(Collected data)
====================

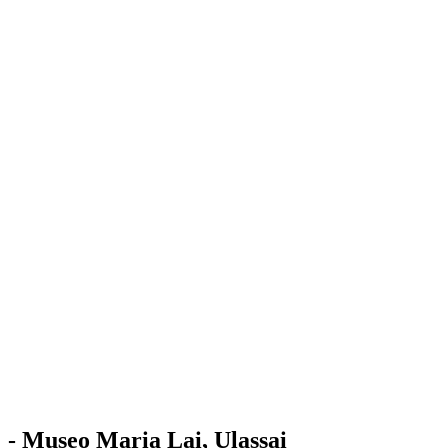
Stazione
dell'Arte
Maria Lai
Mostre
Visita
Educazione
Ulassai
Contatti
/
IT
EN
Visita il museo
- Museo Maria Lai, Ulassai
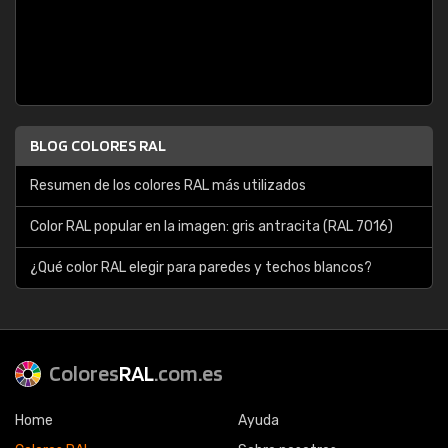
BLOG COLORES RAL
Resumen de los colores RAL más utilizados
Color RAL popular en la imagen: gris antracita (RAL 7016)
¿Qué color RAL elegir para paredes y techos blancos?
Colores
RAL
.com.es
Home
Ayuda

====================

## What you should do
Can you put every text line from all the items into a Markdown table with the columns Row and Line, numbering each line and skipping blank lines? Leave the pictures out of the answer.

## Solution
| Row | Line |
|---|---|
| 1 | Stazione |
| 2 | dell'Arte |
| 3 | Maria Lai |
| 4 | Mostre |
| 5 | Visita |
| 6 | Educazione |
| 7 | Ulassai |
| 8 | Contatti |
| 9 | / |
| 10 | IT |
| 11 | EN |
| 12 | Visita il museo |
| 13 | - Museo Maria Lai, Ulassai |
| 14 | BLOG COLORES RAL |
| 15 | Resumen de los colores RAL más utilizados |
| 16 | Color RAL popular en la imagen: gris antracita (RAL 7016) |
| 17 | ¿Qué color RAL elegir para paredes y techos blancos? |
| 18 | Colores |
| 19 | RAL |
| 20 | .com.es |
| 21 | Home |
| 22 | Ayuda |